YOUR INSTRUCTIONS
Present the text of the records as a Markdown table with two columns, Row and Line. Number each row and leave out blank lines.
LISTED RECORDS below:
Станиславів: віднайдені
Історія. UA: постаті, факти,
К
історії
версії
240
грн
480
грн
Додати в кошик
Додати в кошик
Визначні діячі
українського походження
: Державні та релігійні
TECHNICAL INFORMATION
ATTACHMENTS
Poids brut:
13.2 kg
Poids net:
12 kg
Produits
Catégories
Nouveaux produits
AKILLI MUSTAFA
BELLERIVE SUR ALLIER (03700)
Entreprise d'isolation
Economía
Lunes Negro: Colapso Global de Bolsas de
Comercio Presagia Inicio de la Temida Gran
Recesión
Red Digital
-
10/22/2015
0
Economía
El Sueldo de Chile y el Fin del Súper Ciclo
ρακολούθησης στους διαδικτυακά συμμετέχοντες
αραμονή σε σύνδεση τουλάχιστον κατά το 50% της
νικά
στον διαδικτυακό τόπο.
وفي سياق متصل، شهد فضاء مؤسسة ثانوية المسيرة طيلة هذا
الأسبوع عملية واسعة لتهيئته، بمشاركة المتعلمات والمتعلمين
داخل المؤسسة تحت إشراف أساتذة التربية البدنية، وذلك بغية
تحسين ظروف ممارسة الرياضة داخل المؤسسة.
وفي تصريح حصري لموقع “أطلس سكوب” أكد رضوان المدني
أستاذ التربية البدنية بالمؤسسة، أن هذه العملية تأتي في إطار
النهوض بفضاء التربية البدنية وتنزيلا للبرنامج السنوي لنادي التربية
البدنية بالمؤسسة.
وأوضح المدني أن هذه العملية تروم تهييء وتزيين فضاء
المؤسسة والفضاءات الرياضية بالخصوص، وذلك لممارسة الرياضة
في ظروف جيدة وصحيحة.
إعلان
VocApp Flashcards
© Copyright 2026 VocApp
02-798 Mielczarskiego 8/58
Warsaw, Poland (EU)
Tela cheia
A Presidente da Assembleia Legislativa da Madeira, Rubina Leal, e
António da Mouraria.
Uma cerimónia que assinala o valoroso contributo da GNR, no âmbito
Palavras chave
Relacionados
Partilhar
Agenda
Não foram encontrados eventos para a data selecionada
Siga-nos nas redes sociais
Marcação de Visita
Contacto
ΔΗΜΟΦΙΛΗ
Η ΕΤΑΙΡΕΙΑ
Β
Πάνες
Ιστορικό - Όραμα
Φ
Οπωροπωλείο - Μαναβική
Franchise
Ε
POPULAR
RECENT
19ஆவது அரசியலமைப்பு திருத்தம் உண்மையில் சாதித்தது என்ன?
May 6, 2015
End of LISTED RECORDS.
FINISHED EXERCISE
| Row | Line |
|---|---|
| 1 | Станиславів: віднайдені |
| 2 | Історія. UA: постаті, факти, |
| 3 | К |
| 4 | історії |
| 5 | версії |
| 6 | 240 |
| 7 | грн |
| 8 | 480 |
| 9 | грн |
| 10 | Додати в кошик |
| 11 | Додати в кошик |
| 12 | Визначні діячі |
| 13 | українського походження |
| 14 | : Державні та релігійні |
| 15 | TECHNICAL INFORMATION |
| 16 | ATTACHMENTS |
| 17 | Poids brut: |
| 18 | 13.2 kg |
| 19 | Poids net: |
| 20 | 12 kg |
| 21 | Produits |
| 22 | Catégories |
| 23 | Nouveaux produits |
| 24 | AKILLI MUSTAFA |
| 25 | BELLERIVE SUR ALLIER (03700) |
| 26 | Entreprise d'isolation |
| 27 | Economía |
| 28 | Lunes Negro: Colapso Global de Bolsas de |
| 29 | Comercio Presagia Inicio de la Temida Gran |
| 30 | Recesión |
| 31 | Red Digital |
| 32 | - |
| 33 | 10/22/2015 |
| 34 | 0 |
| 35 | Economía |
| 36 | El Sueldo de Chile y el Fin del Súper Ciclo |
| 37 | ρακολούθησης στους διαδικτυακά συμμετέχοντες |
| 38 | αραμονή σε σύνδεση τουλάχιστον κατά το 50% της |
| 39 | νικά |
| 40 | στον διαδικτυακό τόπο. |
| 41 | وفي سياق متصل، شهد فضاء مؤسسة ثانوية المسيرة طيلة هذا |
| 42 | الأسبوع عملية واسعة لتهيئته، بمشاركة المتعلمات والمتعلمين |
| 43 | داخل المؤسسة تحت إشراف أساتذة التربية البدنية، وذلك بغية |
| 44 | تحسين ظروف ممارسة الرياضة داخل المؤسسة. |
| 45 | وفي تصريح حصري لموقع “أطلس سكوب” أكد رضوان المدني |
| 46 | أستاذ التربية البدنية بالمؤسسة، أن هذه العملية تأتي في إطار |
| 47 | النهوض بفضاء التربية البدنية وتنزيلا للبرنامج السنوي لنادي التربية |
| 48 | البدنية بالمؤسسة. |
| 49 | وأوضح المدني أن هذه العملية تروم تهييء وتزيين فضاء |
| 50 | المؤسسة والفضاءات الرياضية بالخصوص، وذلك لممارسة الرياضة |
| 51 | في ظروف جيدة وصحيحة. |
| 52 | إعلان |
| 53 | VocApp Flashcards |
| 54 | © Copyright 2026 VocApp |
| 55 | 02-798 Mielczarskiego 8/58 |
| 56 | Warsaw, Poland (EU) |
| 57 | Tela cheia |
| 58 | A Presidente da Assembleia Legislativa da Madeira, Rubina Leal, e |
| 59 | António da Mouraria. |
| 60 | Uma cerimónia que assinala o valoroso contributo da GNR, no âmbito |
| 61 | Palavras chave |
| 62 | Relacionados |
| 63 | Partilhar |
| 64 | Agenda |
| 65 | Não foram encontrados eventos para a data selecionada |
| 66 | Siga-nos nas redes sociais |
| 67 | Marcação de Visita |
| 68 | Contacto |
| 69 | ΔΗΜΟΦΙΛΗ |
| 70 | Η ΕΤΑΙΡΕΙΑ |
| 71 | Β |
| 72 | Πάνες |
| 73 | Ιστορικό - Όραμα |
| 74 | Φ |
| 75 | Οπωροπωλείο - Μαναβική |
| 76 | Franchise |
| 77 | Ε |
| 78 | POPULAR |
| 79 | RECENT |
| 80 | 19ஆவது அரசியலமைப்பு திருத்தம் உண்மையில் சாதித்தது என்ன? |
| 81 | May 6, 2015 |